Durante o reinado do príncipe Vladimir, filho de Sviatoslav, iniciou-se uma reaproximação ativa dos dois países. Vladimir se casou com a irmã de Basílio 2°, Anna, apoiou o Império Bizantino na luta contra o comandante rebelde Barda Foka e iniciou o processo de cristianização da Rus de acordo com o rito bizantino, que permitiu aos Patriarcas de Constantinopla estender sua influência sobre a Rus.

A união espiritual, porém, não permitiu acabar com a rivalidade política. Assim, em 1043, o filho do príncipe de Iaroslav, Vladimir, começou uma nova campanha militar contra Bizâncio, cujo motivo foi o assassinato de um comerciante russo em Constantinopla. As desculpas do imperador foram ignoradas. A campanha terminou em completo desastre: durante a batalha naval perto da capital romana, toda a frota russa foi destruída e os 800 soldados capturados foram cegados pelos romanos.

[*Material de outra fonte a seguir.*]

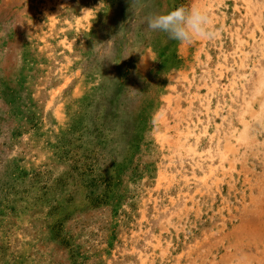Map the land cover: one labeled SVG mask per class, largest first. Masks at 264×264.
<instances>
[{
	"label": "rangeland",
	"instance_id": "rangeland-1",
	"mask_svg": "<svg viewBox=\"0 0 264 264\" xmlns=\"http://www.w3.org/2000/svg\"><path fill=\"white\" fill-rule=\"evenodd\" d=\"M0 264H264V0H0Z\"/></svg>",
	"mask_w": 264,
	"mask_h": 264
},
{
	"label": "clouds",
	"instance_id": "clouds-1",
	"mask_svg": "<svg viewBox=\"0 0 264 264\" xmlns=\"http://www.w3.org/2000/svg\"><path fill=\"white\" fill-rule=\"evenodd\" d=\"M140 2L141 0H130L131 7ZM146 23L149 30L162 32L169 40L180 44L191 43L197 38L210 39L213 35L209 31L211 21L207 12L197 6L180 5L166 13L150 15Z\"/></svg>",
	"mask_w": 264,
	"mask_h": 264
}]
</instances>
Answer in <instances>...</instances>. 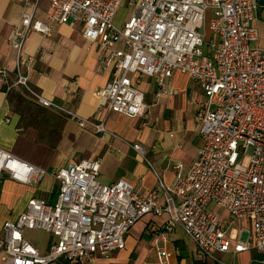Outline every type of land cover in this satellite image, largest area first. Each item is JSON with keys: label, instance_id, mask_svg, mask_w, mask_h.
<instances>
[{"label": "built area", "instance_id": "obj_1", "mask_svg": "<svg viewBox=\"0 0 264 264\" xmlns=\"http://www.w3.org/2000/svg\"><path fill=\"white\" fill-rule=\"evenodd\" d=\"M18 1L20 20L7 38L14 67L0 66V92L26 94L74 119L81 129L116 137L103 119L81 117L31 85L34 57L24 52L30 32L50 36L57 24H77L82 36L101 48V67L111 71L95 92L105 114L145 116L147 103L138 85L153 78L157 94H175L168 85L175 71L201 88L205 102L194 113L201 138L196 158L186 171L176 161L173 182L159 179L145 195L123 178L102 183L96 159L82 158L47 171L0 148V180L5 174L30 184L49 174L58 182L53 202L31 197L14 220L4 221L0 264H85L123 250L125 235L147 215L165 216L163 231L179 227L199 260L234 264L217 255L254 247L260 258L251 264H264V48L255 44L258 31L253 26L258 0H136L122 26L114 23L122 0H49L46 21L37 16L42 0ZM131 147L145 159L139 144ZM211 204L226 211L230 223L248 220V237L227 236ZM155 229L152 225L147 233ZM28 230L52 235L46 251L30 242L24 234ZM152 243L161 262L177 254L158 237Z\"/></svg>", "mask_w": 264, "mask_h": 264}, {"label": "crops", "instance_id": "obj_2", "mask_svg": "<svg viewBox=\"0 0 264 264\" xmlns=\"http://www.w3.org/2000/svg\"><path fill=\"white\" fill-rule=\"evenodd\" d=\"M135 1L122 0L114 17L117 26H122L129 19L135 10ZM48 11L49 0H42L38 18L46 21ZM21 12L18 0H0V66H6L9 70H13L14 55L7 38L12 27L19 22ZM253 26L258 31L255 44L264 48V7H259ZM209 34L207 32V37ZM24 52L34 57L30 82L35 90L81 117L103 119L108 132L117 137L81 129L74 119L58 110L39 105L29 96L31 102H25L21 98L22 93L11 91L6 95L0 92V148L47 171L82 158L96 159L100 162L98 178L102 183L109 184L123 178L143 195L153 191L159 179L168 185L173 182L174 162L170 159L180 161L186 171L196 158L201 138L194 113L205 102V96L196 84L191 85L187 75L175 71L168 79V85L176 91L175 94H157L156 81L143 78L138 88L147 103L145 116L128 117L114 112L105 114L99 107L95 92L109 80L111 71L101 67V48L82 36L79 25L57 24L50 36L32 31L25 42ZM189 88L192 95L186 100ZM132 144H139L147 158L138 156ZM57 191L58 182L49 174L30 184L19 183L4 174L0 180V237L4 221L14 220L25 209L29 198L53 202ZM210 207L223 221L227 236L234 240L248 237L251 227L248 220L235 219L230 223L226 211L214 204ZM147 216L150 218L143 224L142 233L148 234L152 240L158 237L161 245L171 244L170 248L165 246L170 251L177 250V254H173L168 262H161L157 257V264H194L195 261L197 264H218L194 257L195 247L192 256L183 257L178 239L165 237L167 232L160 226L165 216ZM152 225L156 229L147 233ZM47 247L48 244L38 248L44 252ZM217 256L234 264H251L253 259L260 258L254 247L237 254L226 252ZM126 262L127 259L120 262L107 254L96 256L86 264Z\"/></svg>", "mask_w": 264, "mask_h": 264}, {"label": "rangeland", "instance_id": "obj_3", "mask_svg": "<svg viewBox=\"0 0 264 264\" xmlns=\"http://www.w3.org/2000/svg\"><path fill=\"white\" fill-rule=\"evenodd\" d=\"M210 16L211 13L208 10L205 18L206 26L208 25ZM208 34H209V30H208ZM202 49L206 53V51H208V46L205 44ZM189 82L191 83L192 86L195 85V83L190 79ZM186 84L188 85L189 83ZM189 91L190 92H188V96H185L187 97L186 100L189 99L190 96L192 95L191 88H189ZM21 98L24 99L25 102H31L30 98L25 94ZM145 157L147 158V155ZM170 161H173L175 164L177 160L170 159ZM144 164L146 165L145 161ZM147 218H150V216H145L143 219H141L132 226L131 230L125 235V248L123 250L115 251L111 253L110 256H112V258H116V259L118 258L120 262H123L124 259H127L126 264H141V263L157 264L156 250L155 247L152 245L153 240L150 236H148V234L142 233L143 224L145 223ZM24 234L30 240V242H32L37 247H41V248H44L46 244H48V241L53 239L52 235H50L45 231H40V230H36V231L28 230L25 231ZM164 235L169 239L170 238L178 239V243H179L178 247H180V252L183 257L189 258L190 256H192L194 245L191 242L190 238L179 227H174L173 231L167 232ZM165 246L167 248L172 247L171 244H167V243ZM193 256L196 257V255L194 254Z\"/></svg>", "mask_w": 264, "mask_h": 264}, {"label": "water", "instance_id": "obj_4", "mask_svg": "<svg viewBox=\"0 0 264 264\" xmlns=\"http://www.w3.org/2000/svg\"><path fill=\"white\" fill-rule=\"evenodd\" d=\"M259 4L264 7V0H258Z\"/></svg>", "mask_w": 264, "mask_h": 264}, {"label": "trees", "instance_id": "obj_5", "mask_svg": "<svg viewBox=\"0 0 264 264\" xmlns=\"http://www.w3.org/2000/svg\"><path fill=\"white\" fill-rule=\"evenodd\" d=\"M198 262L197 261H195V263L194 264H197Z\"/></svg>", "mask_w": 264, "mask_h": 264}]
</instances>
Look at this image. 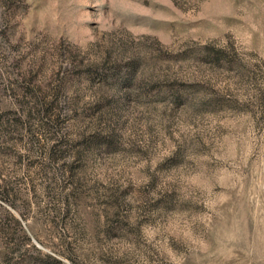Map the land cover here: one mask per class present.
<instances>
[{
	"label": "rangeland",
	"instance_id": "rangeland-1",
	"mask_svg": "<svg viewBox=\"0 0 264 264\" xmlns=\"http://www.w3.org/2000/svg\"><path fill=\"white\" fill-rule=\"evenodd\" d=\"M0 264H264V0H0Z\"/></svg>",
	"mask_w": 264,
	"mask_h": 264
}]
</instances>
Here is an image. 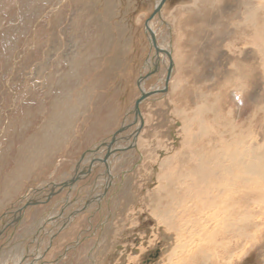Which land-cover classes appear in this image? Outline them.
Here are the masks:
<instances>
[{
    "label": "rangeland",
    "instance_id": "1",
    "mask_svg": "<svg viewBox=\"0 0 264 264\" xmlns=\"http://www.w3.org/2000/svg\"><path fill=\"white\" fill-rule=\"evenodd\" d=\"M63 3L0 0V223L38 187L48 185L57 192L13 216V228L9 225L0 235V264L26 263L28 249L43 235L39 227L51 218L45 230L56 224L39 247L40 264H177L179 253L189 244L197 250L200 243L183 242L187 246L181 248L176 233L158 224L151 201L161 179L176 171L174 155L191 147L192 136L232 131L231 124L250 120L249 105L263 96L260 69L250 84L253 73L246 67L251 65L239 56L240 49L250 56L252 47L239 42L238 2L166 0L164 25L153 17L148 22L157 0ZM148 27L161 28L162 44L171 52L165 54L175 65L168 91L143 102L145 126L138 145L133 144L138 150L127 149L123 159L112 162L115 173L109 184L108 151L93 155L90 163L97 166L89 165L81 181L70 182L71 176H65L91 149H103L124 122L130 128L120 137L136 127L133 103L141 91L163 87L169 64L153 58ZM238 63L246 79L250 76L243 85L249 86L247 96L237 93ZM154 65L156 71L139 86ZM203 107L210 111H201ZM198 145L203 149L207 143ZM58 180L68 183L60 193L63 186L53 184ZM91 199L103 201L89 203ZM258 202L249 217L255 227L243 229L245 238L233 242L225 258L204 246L205 254H214L205 264H214L219 256L227 264H264V204ZM208 206H200L205 214L212 209ZM17 246L23 247L17 252L20 257L7 261L5 254Z\"/></svg>",
    "mask_w": 264,
    "mask_h": 264
},
{
    "label": "bare ground",
    "instance_id": "2",
    "mask_svg": "<svg viewBox=\"0 0 264 264\" xmlns=\"http://www.w3.org/2000/svg\"><path fill=\"white\" fill-rule=\"evenodd\" d=\"M65 1L67 0H62V3L63 2L65 3ZM165 1L166 0H157L155 7V11L157 9V13H155L154 11V15H153L154 19H157L159 22H161L160 25L162 23L163 25L165 24L161 16ZM237 2L238 3L236 4L238 6L237 8L239 10V15L242 18L241 20L242 22L239 23L240 25L236 26L237 35L240 36L239 42L243 43V45L249 44V47H252L250 56H247L246 51L242 49H240L241 53H239V56L243 55V57H241V60L244 59V57H246L245 61L246 60L249 61L251 65L250 67H246L247 71H249V73L250 72L253 73L252 79L250 78V76H248V78L246 79L245 76L246 73L244 74L242 72L243 64L238 63L240 65V68H238L236 75L238 77L237 83L239 81L240 83L239 86H237L239 88L237 93L238 95H242L244 93L245 94L248 93V89H249L248 85L252 84V82L255 79H257L256 73L259 69L260 70L258 73L260 75V79L264 81V40H262L261 38L262 37L261 35H264V0H237ZM160 27L159 30H157L158 32L154 28L153 29L149 28L148 33L150 37L148 35L147 36L151 39L152 35L154 34L158 47L165 50L166 48L162 44L163 35L161 34L162 31ZM243 33H247V36L246 35L242 36ZM260 42H262L261 43L262 45L260 44ZM151 49L153 53V58L155 59V61L157 60L159 61L157 63H160L161 65H165V62H168L169 64V66L167 67L168 71L165 78V82L168 77V72H171L169 84L166 86L164 82L162 88L160 87V89L158 88L154 91L160 90V92H164L166 89L168 91L170 87V81L173 78V74L175 71V67H174L175 65L173 63V60L169 56L167 57L162 52L158 53L156 51L155 46L153 47V43L151 44ZM165 51L167 52V50ZM241 60L239 62H243ZM249 78L251 80L250 84H247L248 88L244 86L246 88L244 89L243 85L244 83L249 81L248 80ZM262 86L263 87L261 93H263V96L255 99L253 105L248 104L251 113V115L249 116L251 117L250 120L243 119L235 124L233 123V125L231 124L232 131L228 130L227 132L226 131L221 132L218 131L217 129L214 130L213 131L214 133L212 132V134L202 133L199 136H194V137L192 136V138H190L191 147H189L188 145L187 148L186 147L184 148L185 151H181V152L179 151L177 152L176 156L174 155L175 158L173 159V161L174 164L176 165L175 167L176 171L174 170L171 171L172 173L170 174L172 175L168 174L170 175V177L166 178L164 175H163L164 177L161 176L163 177L161 179V187L159 186L160 188H158L155 194L153 193L154 195L152 197V201L150 200L151 202H153L152 211L158 218L157 220L158 224L164 226L165 230L170 231L171 233L172 232L176 233L175 235L176 238L179 237L178 241L176 242L178 243V246H180L181 248H186V246L190 242L191 243L198 242V244L200 243L198 245L199 249L197 250H195L196 248L193 249L192 246L194 245L191 246L192 248H189L190 246L189 244L185 252L182 251L181 252L182 254L178 252L179 259L181 260H179V263L177 264H183L182 258L186 259L183 260L184 262L186 261L184 264H192L191 262L193 259H194L193 264H205V262L209 260L208 255L213 256L214 254H208V253L205 254L206 252H204V246L205 248L206 247L209 248V251L211 250L210 252H215V253L217 252L218 253L217 255L222 253L221 255H223V257L225 258L226 257L225 255H227L228 252L231 251V250L229 251L231 244H233V242L238 243L240 240L245 238L241 233L243 229L253 225V223H251L252 220L251 221L249 220L250 215L253 216L254 214L252 205L256 204L258 201H260L261 204H264V84ZM136 101L133 103L134 111H135L133 115H134V119L136 118L138 122L136 127H134L132 130L133 133L131 131V133H129L128 136L121 135L120 137L119 135L118 136L119 139L117 138L115 142L110 140V142H107V144L105 145L102 144L104 145V148L103 149L101 148V150H97L99 149L98 147L95 149H91L92 151L90 150L91 152L90 154H88V157L87 156L85 157L87 159L86 160L84 159L83 161L81 160L79 163L75 164L73 172L69 173L68 174L69 176L67 175L65 176V178L71 176L70 177V182H71L77 175L81 177L82 176L81 173H83V171L87 167H89V165H92L93 161L92 163H90V158L93 155L102 152L105 153L106 151H108L110 156L107 157L109 158L106 164L108 166L107 169L108 172H106L105 175L108 180L107 183L109 184V181L111 182L112 180L111 178L115 173V169L113 167L112 162L115 159H120V158L123 159V154L127 149H131V150L133 149L135 151L138 150L136 145L133 146V144L138 143L139 137L145 126L143 125V128L139 133L140 127L142 125V121L144 122L141 107L143 102L145 101L140 102L138 106L141 115L137 113V110L135 108ZM206 108L207 107L205 108L203 107L201 111L205 110ZM207 110L210 111V108H207ZM256 120L258 123H255ZM202 140L206 141L207 146L203 149H199L200 147L197 148V146H199L198 144ZM127 142L128 145H125V143ZM108 144L109 146L106 147V145ZM115 144L118 145L116 146ZM99 145L101 144H98V146ZM114 145L116 147H114ZM49 147L50 146H48V148ZM50 148L52 149L53 147ZM85 161H87L88 164ZM97 163H95L96 165L95 164L93 165H95L96 167ZM77 169L79 170L78 174H76ZM65 183L66 182L63 180L62 181L58 180L53 184H55V186L61 187ZM47 186L48 185H42L33 192H31L29 195H25L24 197L21 198V200L18 202L17 205L15 204V207L12 208L10 212L8 211L9 212L8 214L6 213L7 215L4 216L2 223H0V235L2 234L3 231H6V228H8L9 225H11L10 220L12 221L11 223L13 224L16 223L15 220L12 219L13 216L15 217V214L17 213L19 214L20 212L27 210L26 207L30 206L33 203L37 202V204H39L42 202H46V200L49 199V197L52 198L51 196L57 193L54 191V187L47 189ZM71 186L70 187L68 186L67 189L72 188ZM107 191L104 192L107 193ZM105 194L103 195V199L105 197ZM81 198L83 197L81 196ZM99 201L97 202L96 200L93 201V199H91L88 202L101 203L103 200L101 199ZM208 204L211 205L212 209L210 212L208 210L209 212L208 214H205L200 206L207 205V207L210 208ZM159 206H161V208ZM83 207L85 208L86 205H83ZM208 208H204V209L206 210ZM199 210L202 211L200 212ZM62 213L63 210L58 214L60 215ZM195 216H197V218H195ZM52 219L53 218L47 219L46 222L43 224L42 228L39 227V229H41V231L43 232L42 233L43 235H41L42 237L38 239V243L36 244L34 249L33 248L28 249V251L31 250L28 255L30 259H28L26 263L21 261L19 263L17 262V264L41 263L42 255L41 256L38 255L40 254L39 247L41 248L42 242L46 241L45 237H48V235L52 233L49 230L52 229V231H54L56 223L51 224L50 227L48 226V231L45 230L46 225ZM254 225L253 227H255ZM10 227H12V225ZM194 236H199V237L206 236V237L205 239L197 238L198 240L195 241ZM187 239L188 241L185 242V240ZM199 240H201L202 243L199 242ZM180 241L182 242L180 243ZM183 242L187 243V245L186 244L183 245ZM17 248L19 249L18 251ZM21 249H23V247L20 248L17 246L15 247V249L11 250L12 252L7 250L8 252L6 251L7 253L5 255H7L8 257L7 256L5 257L6 260L7 261H10L11 259L16 260L15 258L18 256L17 252L22 251ZM175 252H177V250ZM196 256L197 257L201 256V257L197 260L195 259ZM220 257L221 256H219V258ZM215 258L217 260L214 261V264H227L225 261L222 262V259L219 262L218 260L219 258L218 257Z\"/></svg>",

Em 1116, o príncipe Vladimir Monomakh de Kiev reconheceu os direitos de um impostor que dizia ser Leão, o filho do falecido Imperador Bizantino Romano Diógenes, sobre o trono bizantino. Monomakh deu um exército ao falso Diógenes e o enviou para lutar contra as tropas do Imperador Aleixo Comneno.

O Imperador Bizantino ficou muito preocupado com essa invasão. Ele enviou dois assassinos, que realizaram com êxito a tarefa de matar o impostor. Logo o exército russo deixaria as fronteiras de Bizâncio. Assim terminou o último grande conflito armado entre a Rus e o Império Bizantino. Em meados do século 12, começou o processo de desintegração da Rus de Kiev em principados separados, que não sonhavam mais com campanhas militares contra a distante "Cidade-rei".